Roy Blunt, a Republican, and Dick Durbin, a Democrat, say Australia is a critical ally for American trade, tourism and security
Two senior US senators have formed a "Friends of Australia" caucus in the aftermath of US President Donald Trump's volatile January phone call with Australian Prime Minister Malcolm Turnbull.
Mr Trump and Mr Turnbull put on a united front, downplayed the phone call and praised the US-Australian relationship on Thursday in New York when they met face-to-face and attended the 75th anniversary dinner for the Battle of the Coral Sea victory.

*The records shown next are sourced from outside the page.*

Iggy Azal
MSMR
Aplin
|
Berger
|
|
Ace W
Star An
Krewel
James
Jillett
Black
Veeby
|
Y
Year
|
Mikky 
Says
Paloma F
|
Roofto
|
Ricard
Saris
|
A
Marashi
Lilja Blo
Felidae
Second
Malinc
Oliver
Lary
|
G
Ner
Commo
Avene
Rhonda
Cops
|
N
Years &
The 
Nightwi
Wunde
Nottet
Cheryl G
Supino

News of the January 28 call where the president reportedly "badgered, bragged and abruptly ended" the conversation with the prime minister outraged some US politicians on Capitol Hill.
High-ranking senators Roy Blunt of Missouri, a Republican, and Dick Durbin of Illinois, a Democrat, founded the Senate Friends of Australia Caucus, a bipartisan group of senators dedicated to supporting the strong bilateral alliance between the US and Australia.
"Australia is one of our closest friends, strongest allies, and valued economic partners," Senator Blunt said.
"From the Battle of Hamel in WWI to the global war on terrorism, Australia and the US have fought side by side in every major conflict over the past century.
"I look forward to working with my colleagues in the caucus to further strengthen the US-Australia relationship and advance security and prosperity in the Asia-Pacific region."
Watch: 'Fake news' - Turnbull and Trump reject tension
In the aftermath of the January 28 call senior Republican figures John McCain, Paul Ryan and Lindsey Graham all came to the support of Australia.
Senators Blunt and Durbin said the new Senate caucus will provide an opportunity for senators to engage on issues related to Australia through briefings, meetings, and other events.
"Australia is a critical ally for American trade, tourism, national security, and shared democratic values," Senator Durbin said.
"With the launch of this bipartisan caucus, we show that Australia will always have partners and friends in the US Congress."
US lawmakers with like minded views on a topic often set up a caucus.